The speaker connects the bond market sell-off to fiscal situations, particularly in the United Kingdom and France. The UK is running out of confidence from the market. He notes the UK's budget deficit is too high, leading to pound depreciation and surging UK gilt yields, a classic sign of an emerging market. France's fiscal deficit is also a concern, with limited prospects for budget reform, creating a risk premium in French yields. He acknowledges a similar, albeit less obvious, risk premium in US bond yields.

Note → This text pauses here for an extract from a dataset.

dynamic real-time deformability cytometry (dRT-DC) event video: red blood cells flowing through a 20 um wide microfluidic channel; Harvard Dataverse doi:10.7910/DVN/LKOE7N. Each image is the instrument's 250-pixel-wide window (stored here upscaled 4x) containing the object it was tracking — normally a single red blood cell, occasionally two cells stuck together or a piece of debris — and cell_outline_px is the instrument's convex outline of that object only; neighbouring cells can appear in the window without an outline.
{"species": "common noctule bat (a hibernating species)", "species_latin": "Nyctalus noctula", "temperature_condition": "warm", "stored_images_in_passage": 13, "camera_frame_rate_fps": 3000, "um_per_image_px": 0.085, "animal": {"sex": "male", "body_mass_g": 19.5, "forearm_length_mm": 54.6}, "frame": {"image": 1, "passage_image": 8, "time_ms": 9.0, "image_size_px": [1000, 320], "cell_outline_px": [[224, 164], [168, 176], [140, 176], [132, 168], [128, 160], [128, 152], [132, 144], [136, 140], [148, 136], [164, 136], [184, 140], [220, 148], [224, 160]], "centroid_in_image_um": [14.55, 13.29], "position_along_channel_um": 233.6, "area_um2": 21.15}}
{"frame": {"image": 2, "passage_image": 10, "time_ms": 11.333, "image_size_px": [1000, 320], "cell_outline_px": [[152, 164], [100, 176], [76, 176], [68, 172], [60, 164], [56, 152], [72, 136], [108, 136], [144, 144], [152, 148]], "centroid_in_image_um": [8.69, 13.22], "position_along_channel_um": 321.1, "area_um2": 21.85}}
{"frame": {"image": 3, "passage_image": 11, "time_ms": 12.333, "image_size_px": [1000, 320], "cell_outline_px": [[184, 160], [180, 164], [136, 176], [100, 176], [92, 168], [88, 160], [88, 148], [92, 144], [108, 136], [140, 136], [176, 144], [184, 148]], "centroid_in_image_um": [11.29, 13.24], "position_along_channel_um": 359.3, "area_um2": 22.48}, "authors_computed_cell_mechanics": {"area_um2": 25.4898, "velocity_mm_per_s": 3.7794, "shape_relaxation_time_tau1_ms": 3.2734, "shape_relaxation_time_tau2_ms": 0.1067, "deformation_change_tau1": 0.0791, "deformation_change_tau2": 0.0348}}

Finally, the speaker points to inflation as a contributing factor to the global bond sell-off. He believes inflation in the US might stabilize around 3%, and the large fiscal deficit puts upward pressure on inflation. Moreover, he notes inflation in Japan is a bigger problem, partly due to the Bank of Japan being behind.
He highlights Governor Ueda's view that aging demographics are inflationary, creating an imbalance between consumption and production. Japan's aging population and shrinking workforce contribute to wage increases and sustained inflation, making 30-year bondholders uneasy.